Bulk acoustic wave (also called “BAW” or “volume”) resonators are part of a type of acoustic resonators manufactured in a sandwich construction. The sandwich construction includes a volume of piezoelectric material positioned between an overlap of two electrodes in an active region of the BAW resonator. One of the electrodes is coupled to an electrode feed to provide an input signal for filtering. The other of the two electrodes is coupled to another electrode feed for communicating a filtered portion of the input signal to another electrical component.
Unfortunately, the electrode feeds cause a modification of boundary conditions of the BAW resonator. The modification causes the active region of the BAW resonator to deviate from an optimum vertical vibration (also called a “piston mode”), which causes a loss of energy from lateral waves. The energy lost from the boundary condition effects of the electrode feeds is known collectively as “anchor losses.” Anchor losses reduce BAW resonator quality by decreasing a magnitude (or “volume”) of the waves in the filtered portion of the input signal. Accordingly, designers strive to reduce the anchor losses in BAW resonators to increase the strength of the resulting filtered signals.

=-=-=-=-=

- [What this exercise asks]
A: In the BAW resonator excerpt, what is the optimum vertical vibration of the active region also called?
B: Write out the part of the BAW resonator excerpt starting at "Bulk acoustic wave" and ending at "another electrical component.".
The listing isn't needed for this work.

- [Raw data]

=-=-=-=-=

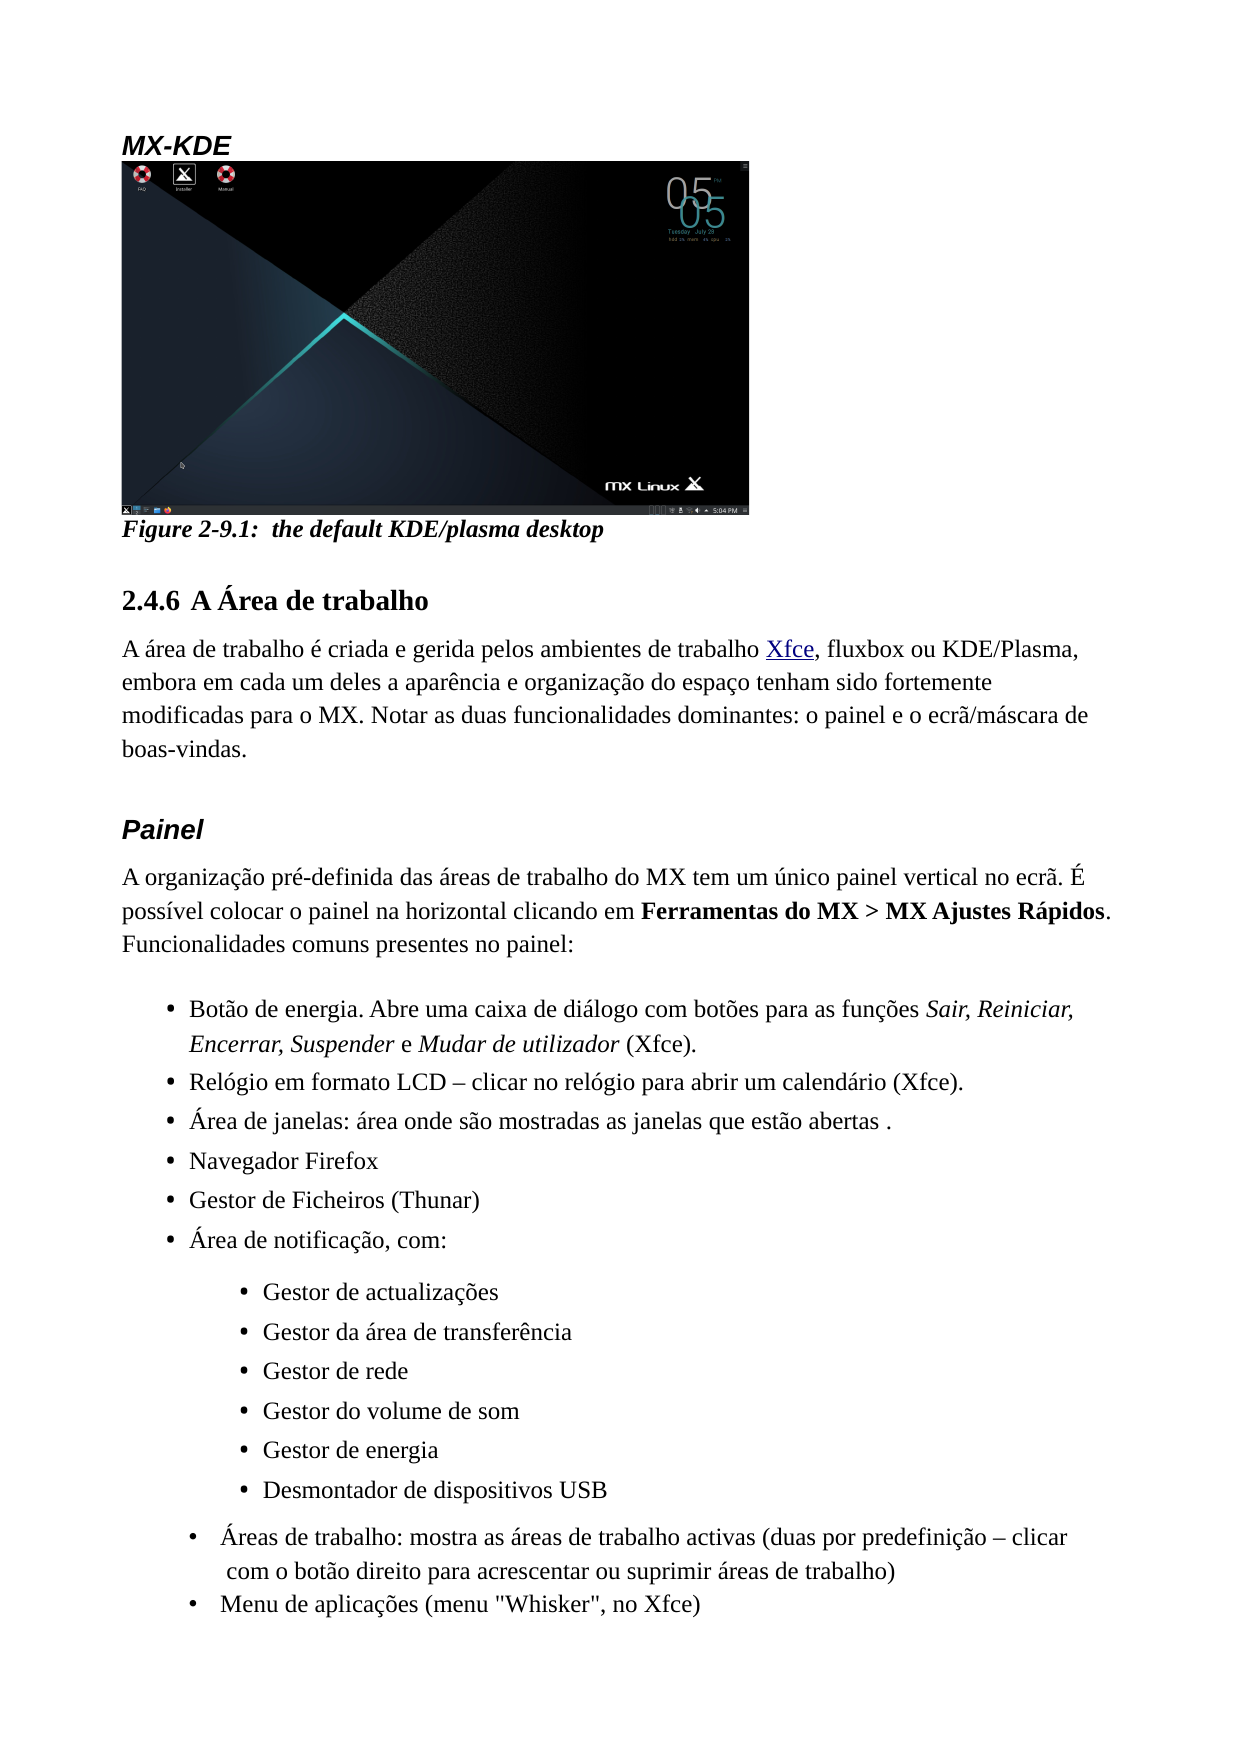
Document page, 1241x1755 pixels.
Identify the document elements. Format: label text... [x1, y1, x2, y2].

=-=-=-=-=

- [Answers to the tasks]
A: A "piston mode."

B:
Bulk acoustic wave (also called “BAW” or “volume”) resonators are part of a type of acoustic resonators manufactured in a sandwich construction. The sandwich construction includes a volume of piezoelectric material positioned between an overlap of two electrodes in an active region of the BAW resonator. One of the electrodes is coupled to an electrode feed to provide an input signal for filtering. The other of the two electrodes is coupled to another electrode feed for communicating a filtered portion of the input signal to another electrical component.